The duo formed five years ago. Tired of working indoors, Denis left his job as a pastry chef. He founded his own horse-drawn logging company, after having followed a dedicated training course in Saint-Dié. It was an obvious choice for this Vosgian who grew up walking and maintaining the forest owned by his father. The relationship with Calypso has grown stronger over the months. We know each other well now, she's my colleague," he jokes. I can tell when she's fed up, when she's upset."
Denis works an average of six hours a day. He adapts his work days according to Calypso's state of fatigue.
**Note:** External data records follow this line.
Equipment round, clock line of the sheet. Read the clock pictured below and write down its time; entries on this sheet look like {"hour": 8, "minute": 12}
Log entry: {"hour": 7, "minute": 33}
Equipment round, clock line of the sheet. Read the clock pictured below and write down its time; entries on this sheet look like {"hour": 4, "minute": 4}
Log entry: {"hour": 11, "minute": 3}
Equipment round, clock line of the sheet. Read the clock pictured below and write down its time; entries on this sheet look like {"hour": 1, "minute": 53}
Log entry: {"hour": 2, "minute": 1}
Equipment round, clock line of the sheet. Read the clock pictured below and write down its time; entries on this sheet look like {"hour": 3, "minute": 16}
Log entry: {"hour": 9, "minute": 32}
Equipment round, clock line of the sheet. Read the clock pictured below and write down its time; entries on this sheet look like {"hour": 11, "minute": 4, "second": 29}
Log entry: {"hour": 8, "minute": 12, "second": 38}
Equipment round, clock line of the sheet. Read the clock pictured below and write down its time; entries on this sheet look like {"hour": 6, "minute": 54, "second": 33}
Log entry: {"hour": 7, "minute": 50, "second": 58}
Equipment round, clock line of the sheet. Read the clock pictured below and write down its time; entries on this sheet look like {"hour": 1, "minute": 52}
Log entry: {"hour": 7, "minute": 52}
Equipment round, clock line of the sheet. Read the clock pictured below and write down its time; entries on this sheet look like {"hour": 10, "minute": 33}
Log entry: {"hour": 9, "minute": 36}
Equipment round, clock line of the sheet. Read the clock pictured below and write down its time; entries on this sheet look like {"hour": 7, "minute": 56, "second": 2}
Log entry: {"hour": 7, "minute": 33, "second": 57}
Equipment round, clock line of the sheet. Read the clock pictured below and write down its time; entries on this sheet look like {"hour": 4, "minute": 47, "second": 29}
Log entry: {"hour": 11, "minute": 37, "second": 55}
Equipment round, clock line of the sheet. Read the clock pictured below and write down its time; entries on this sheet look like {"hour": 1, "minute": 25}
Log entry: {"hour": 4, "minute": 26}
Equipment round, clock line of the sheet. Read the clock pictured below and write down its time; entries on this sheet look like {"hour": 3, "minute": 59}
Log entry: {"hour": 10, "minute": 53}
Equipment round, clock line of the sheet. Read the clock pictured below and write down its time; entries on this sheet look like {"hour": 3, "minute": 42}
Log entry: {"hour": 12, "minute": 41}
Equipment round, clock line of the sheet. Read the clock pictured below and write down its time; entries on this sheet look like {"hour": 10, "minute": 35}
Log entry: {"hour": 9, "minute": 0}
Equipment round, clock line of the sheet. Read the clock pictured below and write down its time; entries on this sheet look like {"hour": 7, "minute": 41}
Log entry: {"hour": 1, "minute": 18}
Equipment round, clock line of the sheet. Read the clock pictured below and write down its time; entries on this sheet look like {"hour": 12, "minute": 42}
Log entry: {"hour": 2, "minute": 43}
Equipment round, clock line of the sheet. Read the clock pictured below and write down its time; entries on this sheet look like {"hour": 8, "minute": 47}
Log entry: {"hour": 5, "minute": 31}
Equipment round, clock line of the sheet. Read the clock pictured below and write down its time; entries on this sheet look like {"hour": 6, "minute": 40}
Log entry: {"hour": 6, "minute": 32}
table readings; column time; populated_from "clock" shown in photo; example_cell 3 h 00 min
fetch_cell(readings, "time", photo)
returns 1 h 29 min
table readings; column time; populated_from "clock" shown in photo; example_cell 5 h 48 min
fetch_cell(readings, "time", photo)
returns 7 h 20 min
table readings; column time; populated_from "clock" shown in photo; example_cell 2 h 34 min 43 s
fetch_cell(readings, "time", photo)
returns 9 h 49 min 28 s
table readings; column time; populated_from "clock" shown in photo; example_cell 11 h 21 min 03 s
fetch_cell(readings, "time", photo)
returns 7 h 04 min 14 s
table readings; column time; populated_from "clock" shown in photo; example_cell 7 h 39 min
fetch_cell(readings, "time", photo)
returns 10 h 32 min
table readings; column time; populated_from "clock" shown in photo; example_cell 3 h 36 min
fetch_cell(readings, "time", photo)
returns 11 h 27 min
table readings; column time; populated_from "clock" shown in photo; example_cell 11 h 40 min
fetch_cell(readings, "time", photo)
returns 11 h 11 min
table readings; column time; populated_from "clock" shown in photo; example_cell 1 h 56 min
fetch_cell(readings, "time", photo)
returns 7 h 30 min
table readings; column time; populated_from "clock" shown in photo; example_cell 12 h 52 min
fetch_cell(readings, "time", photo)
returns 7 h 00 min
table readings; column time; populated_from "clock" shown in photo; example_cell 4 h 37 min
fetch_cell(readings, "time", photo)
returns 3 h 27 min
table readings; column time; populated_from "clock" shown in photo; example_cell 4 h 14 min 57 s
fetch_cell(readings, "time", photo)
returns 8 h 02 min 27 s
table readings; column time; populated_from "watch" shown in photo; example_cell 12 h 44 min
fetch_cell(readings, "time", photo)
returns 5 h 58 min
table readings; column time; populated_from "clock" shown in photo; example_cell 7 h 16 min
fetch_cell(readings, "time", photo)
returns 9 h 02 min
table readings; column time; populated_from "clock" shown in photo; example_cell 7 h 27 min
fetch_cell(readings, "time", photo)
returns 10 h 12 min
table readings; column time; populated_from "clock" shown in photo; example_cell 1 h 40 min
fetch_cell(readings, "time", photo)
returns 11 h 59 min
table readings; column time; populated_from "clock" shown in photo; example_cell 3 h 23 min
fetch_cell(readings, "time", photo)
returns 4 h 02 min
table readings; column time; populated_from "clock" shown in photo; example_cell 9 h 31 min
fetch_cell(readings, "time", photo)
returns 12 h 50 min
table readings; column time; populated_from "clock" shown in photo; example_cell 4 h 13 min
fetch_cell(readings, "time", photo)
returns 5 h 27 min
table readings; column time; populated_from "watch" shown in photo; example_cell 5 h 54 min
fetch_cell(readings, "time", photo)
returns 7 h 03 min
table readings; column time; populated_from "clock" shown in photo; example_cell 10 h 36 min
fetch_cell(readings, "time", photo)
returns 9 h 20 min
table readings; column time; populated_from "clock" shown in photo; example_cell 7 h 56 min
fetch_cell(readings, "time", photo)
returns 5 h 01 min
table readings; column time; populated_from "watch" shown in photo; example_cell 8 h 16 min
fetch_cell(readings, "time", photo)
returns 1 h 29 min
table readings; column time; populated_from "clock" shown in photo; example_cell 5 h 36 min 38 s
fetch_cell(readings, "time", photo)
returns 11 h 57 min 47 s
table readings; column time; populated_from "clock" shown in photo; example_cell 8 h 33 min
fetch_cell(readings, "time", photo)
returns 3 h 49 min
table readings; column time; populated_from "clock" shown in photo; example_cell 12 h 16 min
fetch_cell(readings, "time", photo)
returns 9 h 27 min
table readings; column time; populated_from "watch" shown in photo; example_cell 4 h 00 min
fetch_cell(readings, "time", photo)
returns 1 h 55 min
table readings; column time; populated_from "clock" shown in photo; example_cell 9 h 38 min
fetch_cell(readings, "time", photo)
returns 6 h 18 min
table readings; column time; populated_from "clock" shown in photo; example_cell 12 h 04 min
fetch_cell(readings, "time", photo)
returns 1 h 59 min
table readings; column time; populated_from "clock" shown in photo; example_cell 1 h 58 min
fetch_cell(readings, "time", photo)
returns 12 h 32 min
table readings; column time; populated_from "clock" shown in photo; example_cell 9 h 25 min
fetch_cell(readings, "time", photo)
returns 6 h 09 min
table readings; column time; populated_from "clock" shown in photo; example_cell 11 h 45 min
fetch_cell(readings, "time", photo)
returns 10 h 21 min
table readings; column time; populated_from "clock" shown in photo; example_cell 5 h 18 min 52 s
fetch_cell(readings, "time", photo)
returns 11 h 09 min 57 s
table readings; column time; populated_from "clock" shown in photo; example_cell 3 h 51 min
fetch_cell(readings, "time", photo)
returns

If he tells his job with passion and details, he does not forget the difficulties. Fears when the cut trees brush against him or the harshness of a job at the mercy of the weather. "When it rains all day or when it is very hot, it is complicated, he admits. At the end of a day like this, I walked more than 10 km. If you're not passionate about it, you don't last."
Logging on horseback: an ecological interest
Today, logging is only a minority part of his activity, supplemented by logging and silvicultural work. Recently, he has worked on archaeological or historical sites such as the Celtic camp of La Bure in Saint-Dié or the Louvroie airship park.
In Bathelémont, Denis and Calypso will work together for two weeks to clear several areas. For the National Forestry Office, municipalities or private individuals, the interest of using a horse skidder is twofold. The animal gets into areas where the tractor stumbles. But the advantage is especially ecological. Once the work is done, the horse leaves no signature of its passage in nature. On the contrary, a mechanical machine consumes diesel, degrades fragile soils and can, during its maneuvers, rub the trees, which is sometimes a source of diseases.
Despite this, few customers prefer this natural but more expensive solution. This does not prevent Denis from keeping a smile on his face. Five years ago, he was in the kitchen every morning preparing dozens of pastries. Today, he sails from forest to forest at the pace of his projects. And he seems comfortable in his new office.